Dans les premières années du siècle, Malena Ernman eut son heure de gloire sur la planète lyrique. Rien qu'à la Monnaie, on pouvait entendre la jeune mezzo-soprano suédoise dans le répertoire baroque, dans Mozart, ou encore dans le rôle-titre de Julie, l'opéra de Philippe Boesmans d'après Strindberg. Ouverte à d'autres genres musicaux, elle fut même, en 2009, choisie pour représenter son pays au Concours Eurovision de la chanson, se classant à une très modeste 21e place.
Depuis une vingtaine d'années, Ernman avait presque disparu des grandes scènes d'opéra internationales, notamment pour se consacrer à l'éducation des deux filles qu'elle a eues avec l'acteur Svante Thunberg. Si la cadette, Beata, a pris le nom de sa mère – Bea Ernman – pour entreprendre une carrière dans la musique – non classique -, l'aînée, Greta, a fini par éclipser toute la famille par sa notoriété.
Alors que la célèbre activiste environnementale vient de reprendre la mer avec une flotille pour Gaza, sa mère retrouvait dimanche la scène du théâtre des Margraves à Bayreuth pour proposer la déclinaison scénique d'un programme récemment enregistré : Terra Mater. A priori, consacrer une compilation d'airs et d'instrumentaux à l'évocation de la nature et du règne animal dans la musique classique n'est pas particulièrement original.
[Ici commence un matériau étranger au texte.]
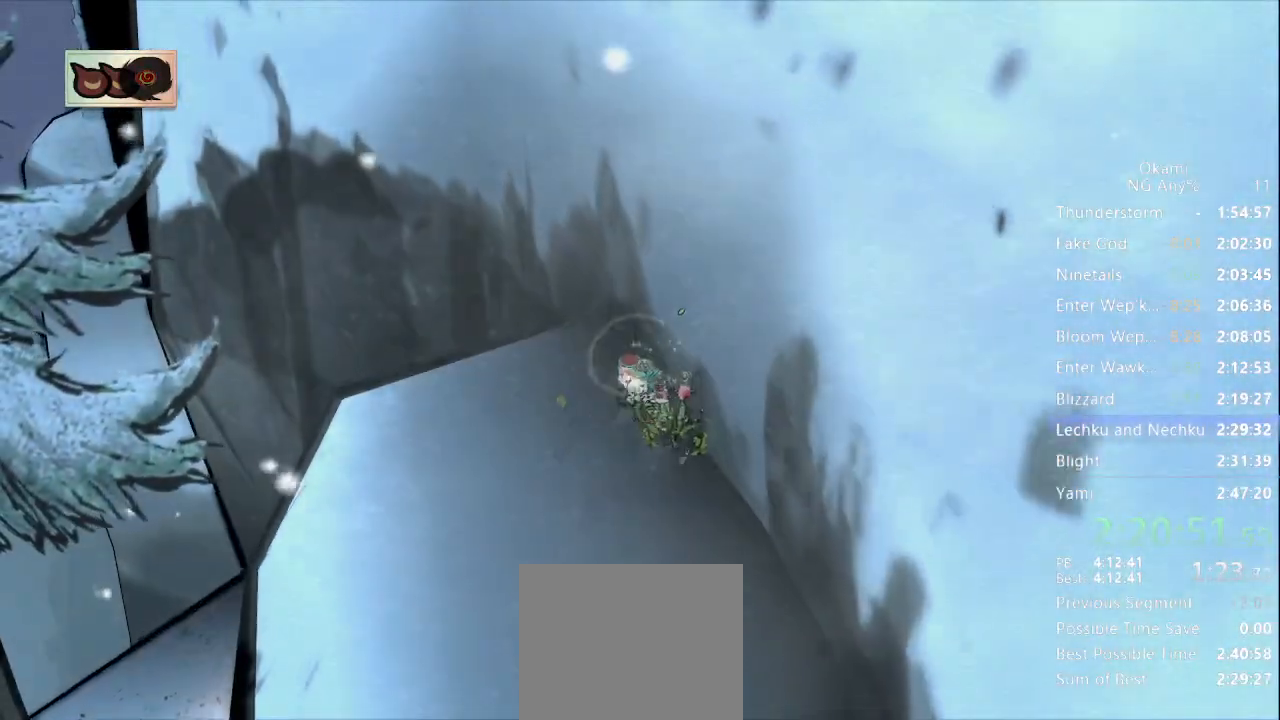
{"buttons": [], "left_stick": "up-left", "right_stick": "center", "events": []}
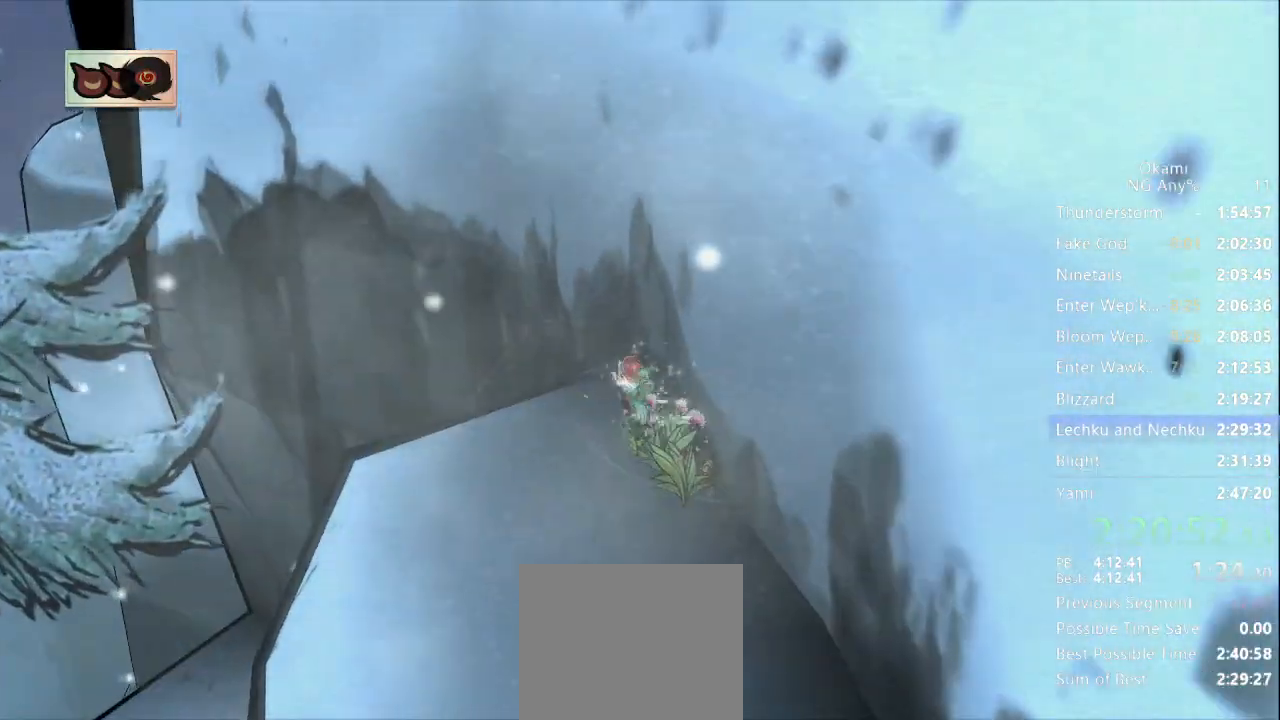
{"buttons": [], "left_stick": "up-left", "right_stick": "center", "events": []}
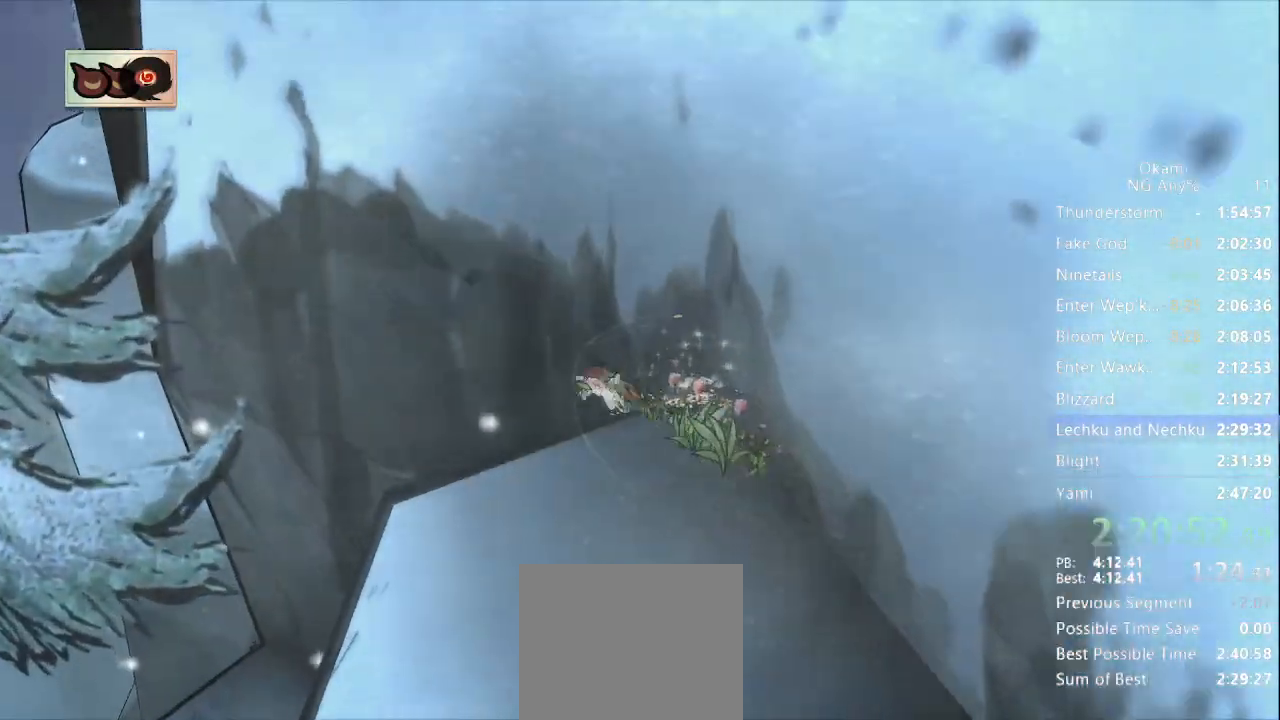
{"buttons": ["A"], "left_stick": "up-left", "right_stick": "center", "events": [[67, "X", "down"], [133, "X", "up"], [400, "A", "down"]]}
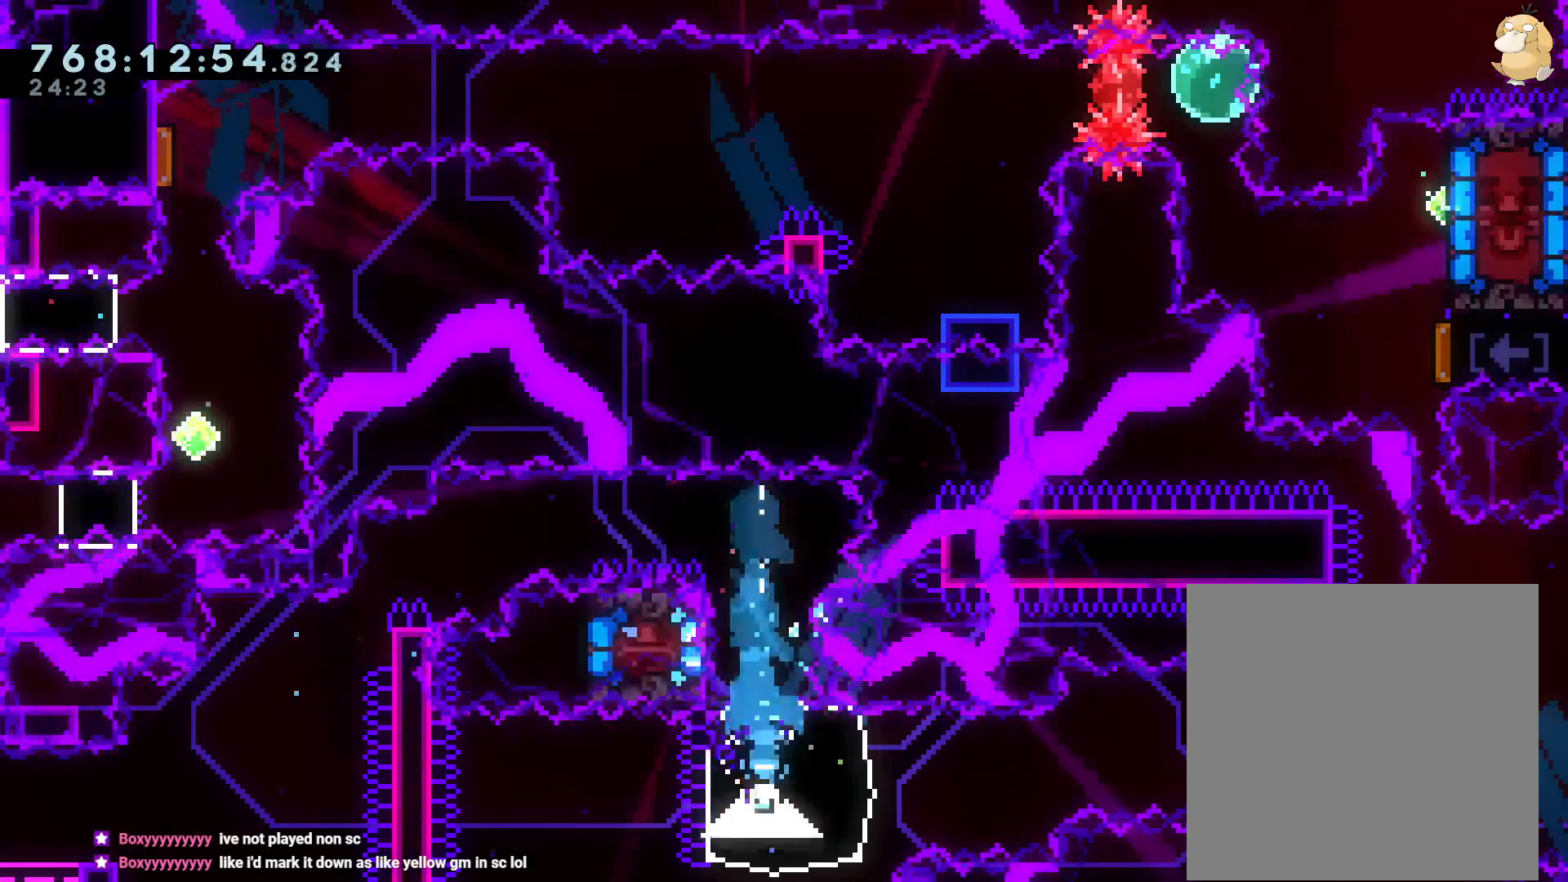
Gameplay with a controller (Nintendo layout); each line is a JSON object with the inputs held at the frame after it. "events" lists button and stick changes between this image and that frame as [ms after this image, input, new state], when the widget could be followed in between. Not read: HOME L3 R3 START.
{"buttons": ["B", "R1", "DPAD_RIGHT"], "left_stick": "center", "right_stick": "center", "events": [[33, "Y", "down"], [167, "Y", "up"], [250, "DPAD_UP", "up"], [350, "R1", "down"], [383, "B", "down"]]}
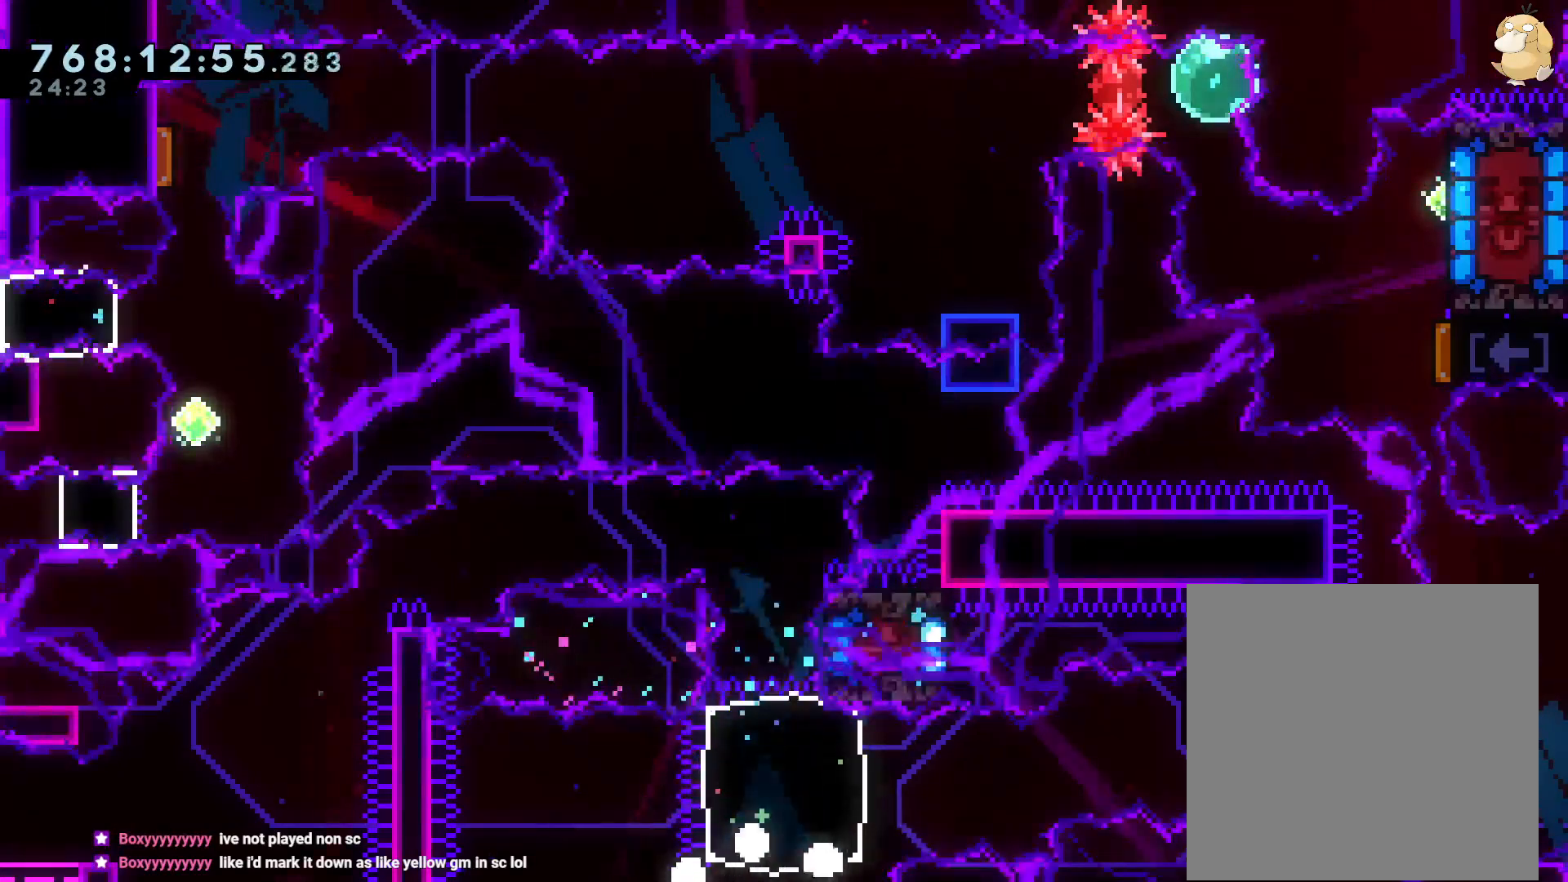
{"buttons": [], "left_stick": "center", "right_stick": "center", "events": [[83, "R1", "up"], [100, "A", "down"], [100, "DPAD_RIGHT", "up"], [150, "B", "up"], [300, "A", "up"]]}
Sauf qu'ici, la présence de la mère de Greta Thunberg vaut caution. Et que le menu, du baroque anglais et italien pour l'essentiel, prend une dimension particulièrement intéressante tel qu'il a été conçu, mis en forme et arrangé par Cristina Pluhar.
L'appel de la forêt
Fondatrice et toujours âme de l'ensemble L'Arpeggiata, la luthiste autrichienne a pris l'habitude, ces dernières années, de proposer des disques qui sortent de plus en plus des sentiers battus et qui empruntent autant au jazz et aux musiques du monde (voire parfois à la variété) qu'à la musique classique. On aime ou on n'aime pas, mais ce programme Terra Mater est un exemple parfait, d'autant qu'il a le bon goût de ne pas franchir trop de bornes et donc de ne pas braquer les puristes. Il y a force appeaux, petites flûtes, coups d'archets joyeux et percussions caressées aux pinceaux, il y a dix musiciens de haut vol qui dialoguent par notes et par bruits et il y a quelques gags, sonores ou visuels. Et au centre il y a Ernman, qui joue les coucous avant de s'essayer aux coassements de grenouilles (et tant pis si cela ressemble plutôt à des envois), qui se fait chanteuse jazz pour un air de Haendel seulement accompagné à la contrebasse en pizzicato et par quelques percussions, et qui, en rappel, n'oublie pas de stigmatiser "le plus méchant des animaux, celui qui tue tous les autres et la planète" pour lancer une version baroque de Fragile de Sting.